* Available records
═══

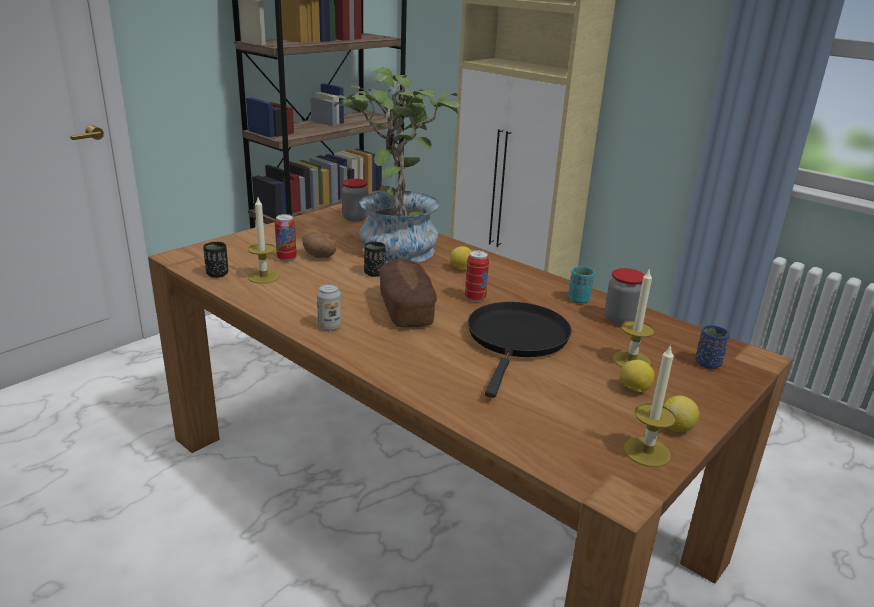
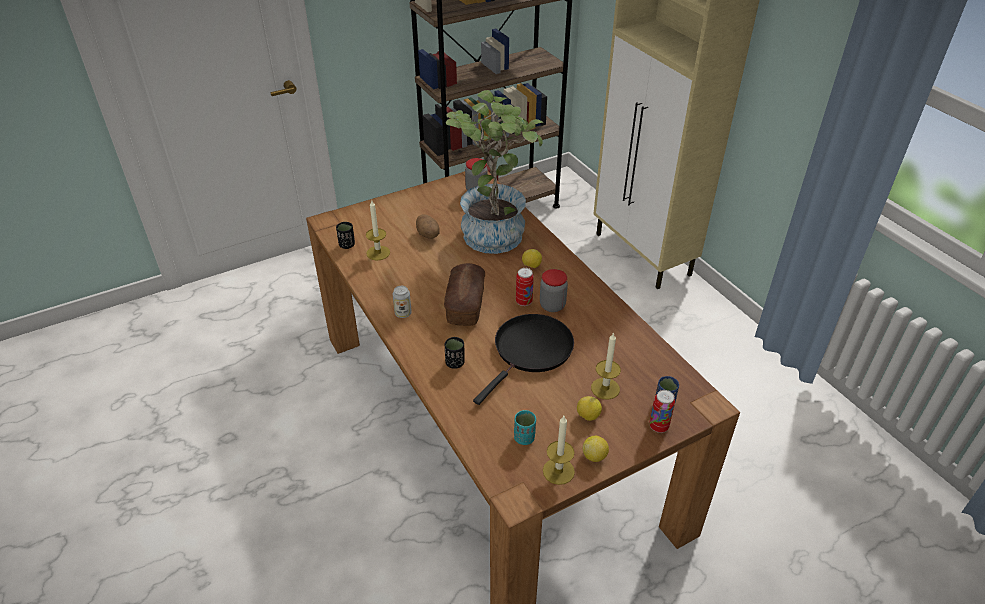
camera: 20 degrees right, 15 degrees up
(286, 259) = (402, 234): can -> can (658, 426)
(374, 273) = (461, 261): black cup -> black cup (455, 363)
(578, 299) = (606, 317): turquoise cup -> turquoise cup (524, 438)
(621, 320) = (626, 345): jar -> jar (552, 305)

═══

* Exercise goal
Please write out, exactly as they appear, only the lines from the one holding "(374, 273) = (461, 261): black" through the end of the data.

* Solution for this exercise
(374, 273) = (461, 261): black cup -> black cup (455, 363)
(578, 299) = (606, 317): turquoise cup -> turquoise cup (524, 438)
(621, 320) = (626, 345): jar -> jar (552, 305)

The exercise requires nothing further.